O que você faz quando comete uma gafe? Pede desculpas? Finge que não percebeu? O que você faz? Calma. O que você faz? Peço desculpas. Mas, se não for possível, demonstro de alguma maneira que percebi o furo; não sei, espero, já resolvi uma pendenga dez anos depois. Ela respira. Minha amiga angustiou-se porque, durante um jantar, o casal anfitrião pediu sua opinião sobre o convite de casamento da filha, e ela disse que tinha gostado mais ou menos, pois, sendo a filha uma artista plástica de vanguarda, esperava algo mais ousado do que um simples cartão bege com letras prateadas. Tive medo de pedir desculpas. Medo? Sim, de ouvir “minha filha, se enxerga, não estou nem aí para o que você pensa”. Caramba, mas que espécie de amigos são esses? Sou amiga dele desde a faculdade, mas tenho pouca ou nenhuma intimidade com a esposa. A verdade é que eles ficaram muito ricos, não posso mais dizer o que penso. Se fossem pobres... Ia perguntar, mas não perguntei. Calma. O convite chegará às suas mãos com um bilhete da noiva: “Querida, obrigada pelo apoio, também detestei o convite, mas noblesse oblige (nobreza obriga)”.

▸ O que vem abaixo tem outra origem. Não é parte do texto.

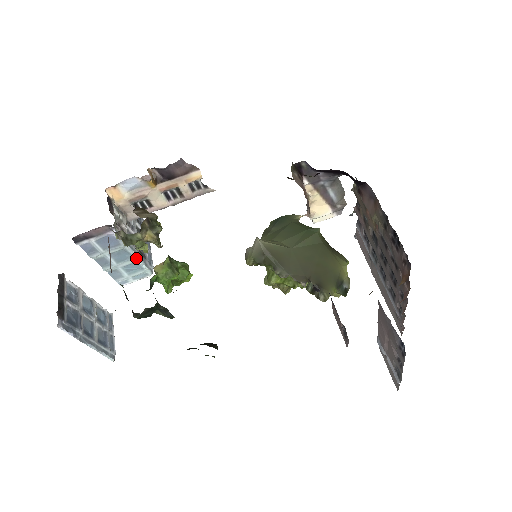
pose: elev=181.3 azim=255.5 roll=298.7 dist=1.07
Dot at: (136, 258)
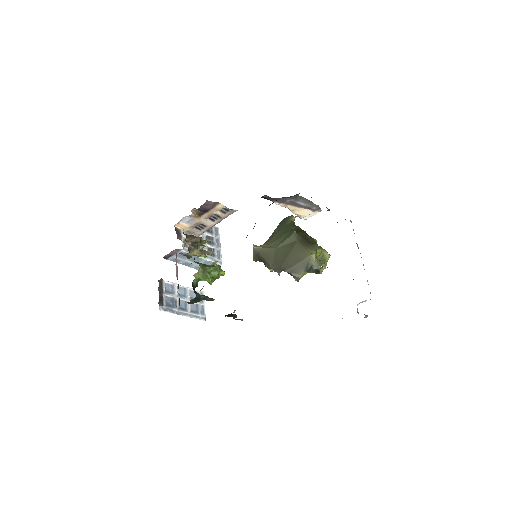
Dot at: (205, 259)
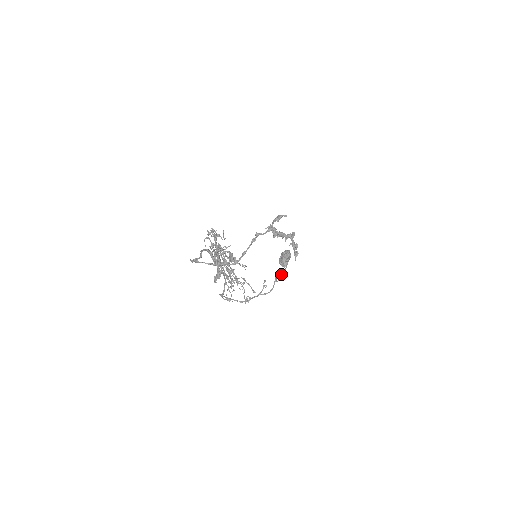
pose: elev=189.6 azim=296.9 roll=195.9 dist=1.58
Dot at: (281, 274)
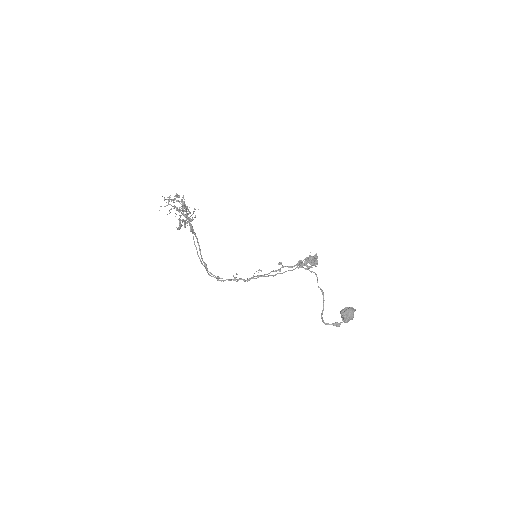
Dot at: (337, 322)
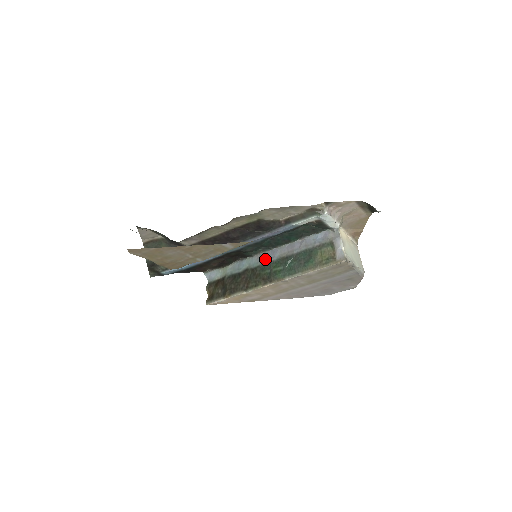
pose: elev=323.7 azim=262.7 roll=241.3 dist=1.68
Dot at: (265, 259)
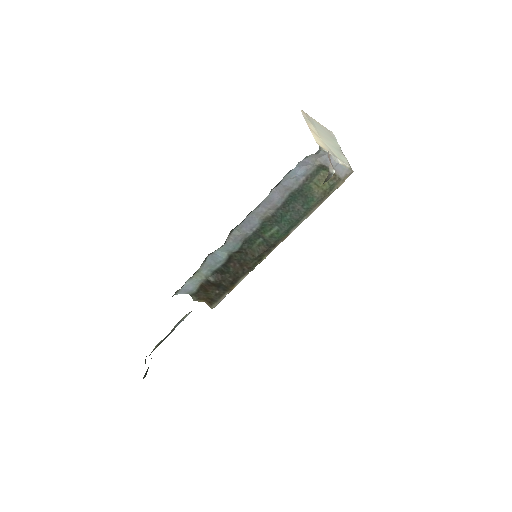
Dot at: (245, 235)
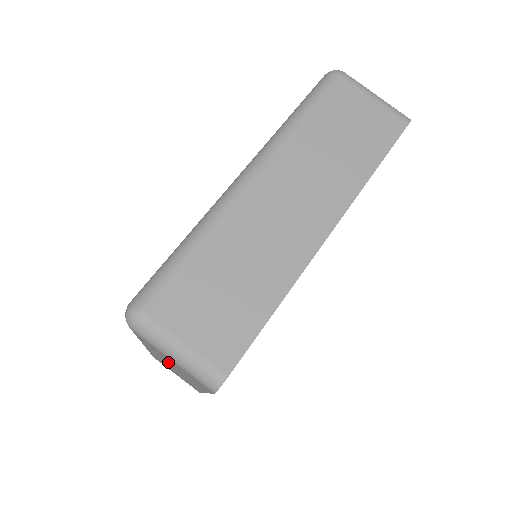
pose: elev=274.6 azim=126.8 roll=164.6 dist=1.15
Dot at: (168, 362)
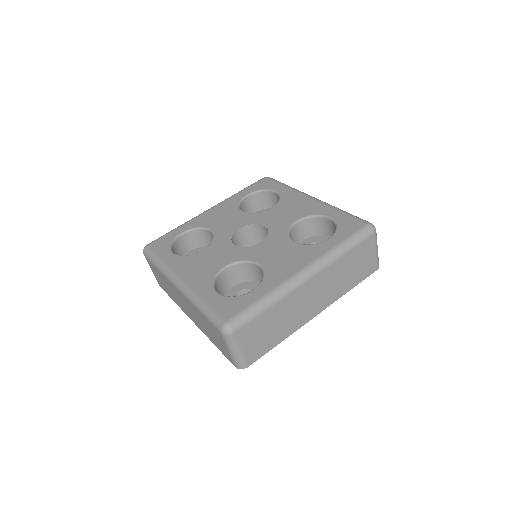
Dot at: (202, 321)
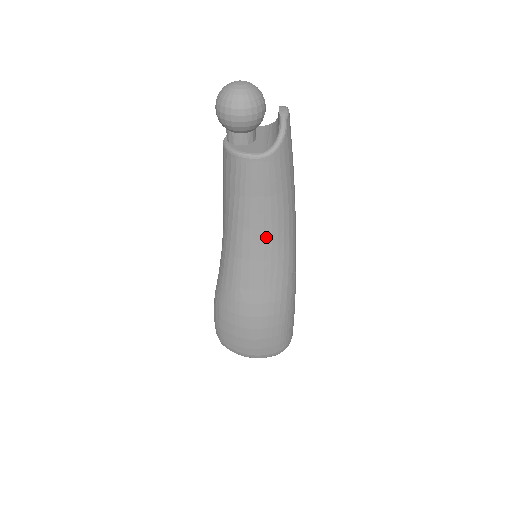
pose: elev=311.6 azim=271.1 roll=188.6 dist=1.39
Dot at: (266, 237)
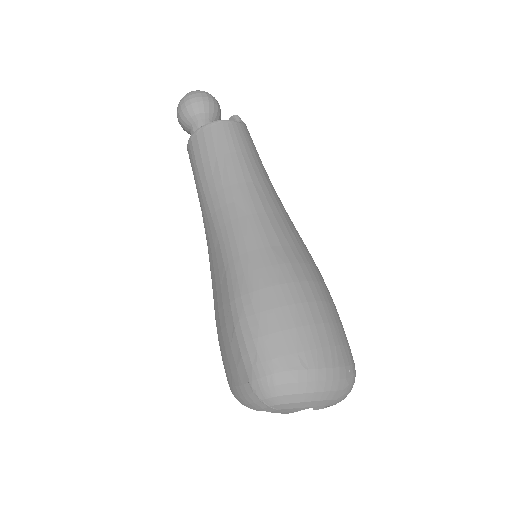
Dot at: (269, 192)
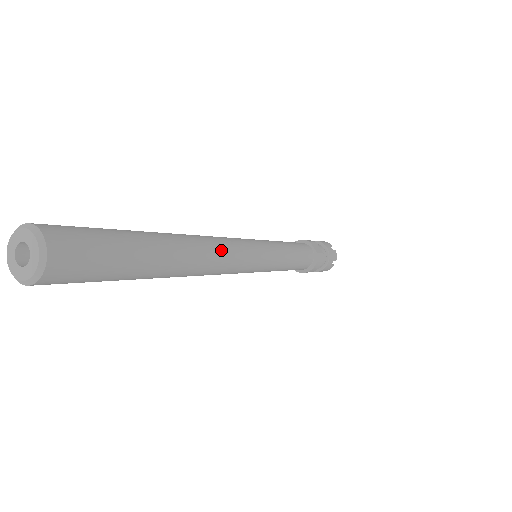
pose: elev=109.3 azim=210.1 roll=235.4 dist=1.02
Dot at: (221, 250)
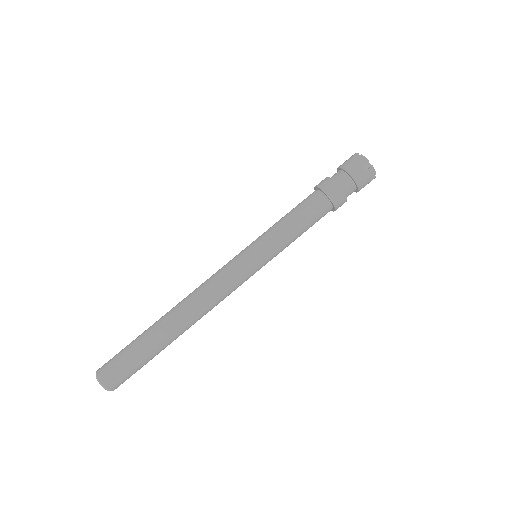
Dot at: (207, 304)
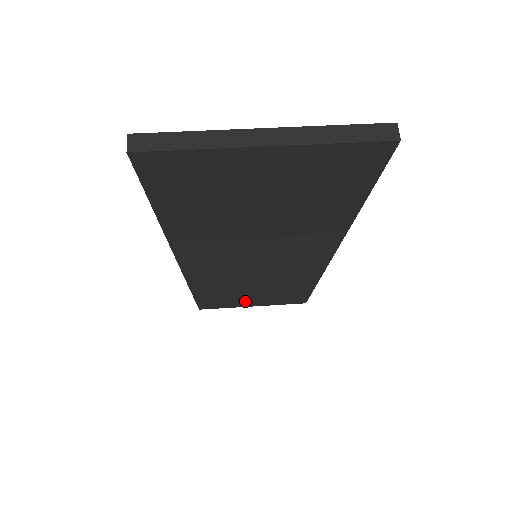
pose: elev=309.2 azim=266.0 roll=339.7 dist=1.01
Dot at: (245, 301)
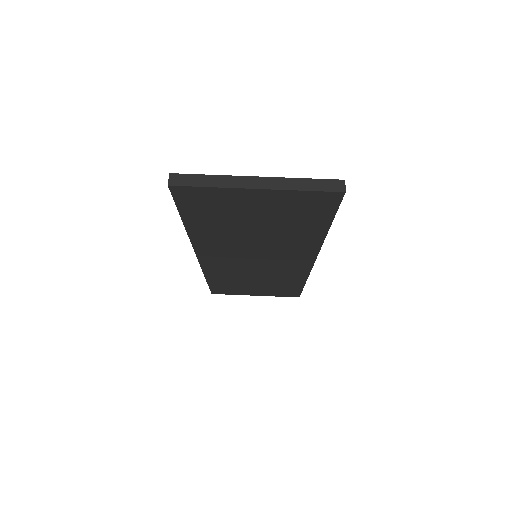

Desligamos o telefone. Estamos em 2017, e a opinião sincera, espontânea, ainda é tabu. De onde vem essa nossa disposição para ficarmos ressentidos com coisas irrelevantes? Convite de casamento é algo simbólico, sagrado. Ela devia ter dito que gostou. Mesmo sem ter gostado? Ela feriu suscetibilidades ou mais do que isso. Não é comum no Brasil você dizer o que pensa. Não é comum, ponto. Em qualquer parte do mundo. Mas fiquemos no Brasil. Não é comum, nem na vida pública, nem na vida privada. É o protocolo. Vem desde o Brasil Colônia. Quem discordaria de um senhor de escravos dentro de sua própria casa? De um coronel, sentado à cabeceira de sua mesa de jantar? A angústia embutida no caso da minha amiga é, a meu ver, justamente o fato de a opinião romper com uma estrutura familiar que, parece, tornou-se autoritária. Se pensarmos bem, a gafe é uma ruptura acidental com as regras da nobreza. E, geralmente, a nobreza, seja ela qual for, prefere não ser contrariada. Machado de Assis, no conto Teoria do medalhão, faz uma crítica genial sobre esse acordo nacional, em que a inteligência deve ser decorativa, e não fonte de opiniões ou aproximações afetivas reais. No conto, o pai preocupado com o futuro do filho lhe diz: “(...) qualquer que seja a profissão da tua escolha, o meu desejo é que te faças grande e ilustre, ou pelo menos notável (...) A vida, Janjão, é uma enorme loteria; os prêmios são poucos, os malogrados inúmeros (...), é de boa prática social acautelar um ofício para a hipótese de que os outros falhem (...) Nenhum me parece mais útil e cabido que o de medalhão”. O medalhão é justamente aquela pessoa que sabe dar opinião sobre tudo, sem se comprometer com nada. Faz uso de “sentenças latinas, ditos históricos, versos célebres, brocados jurídicos, máximas, (...) frases feitas, locuções convencionais, fórmulas consagradas”, e sempre se sai bem. Ser medalhão é “pensar o já pensado”, dar gravidade a tudo o que diz, sem nunca “infringir as regras e obrigações capitais”. “Foge a tudo que possa cheirar a reflexão, originalidade”, aconselha o pai. “Guardadas as proporções, a conversa dessa noite vale o Príncipe de Machiavelli.” Vou ligar para a minha amiga. Pedir mil desculpas. Não devia ter feito piada de algo tão sério. Ela está muito, muito longe de ser um medalhão.

CLARICE NISKIER É ATRIZ E NÃO QUER SABER DE CRÍTICAS SINCERAS A RESPEITO DESTE TEXTO.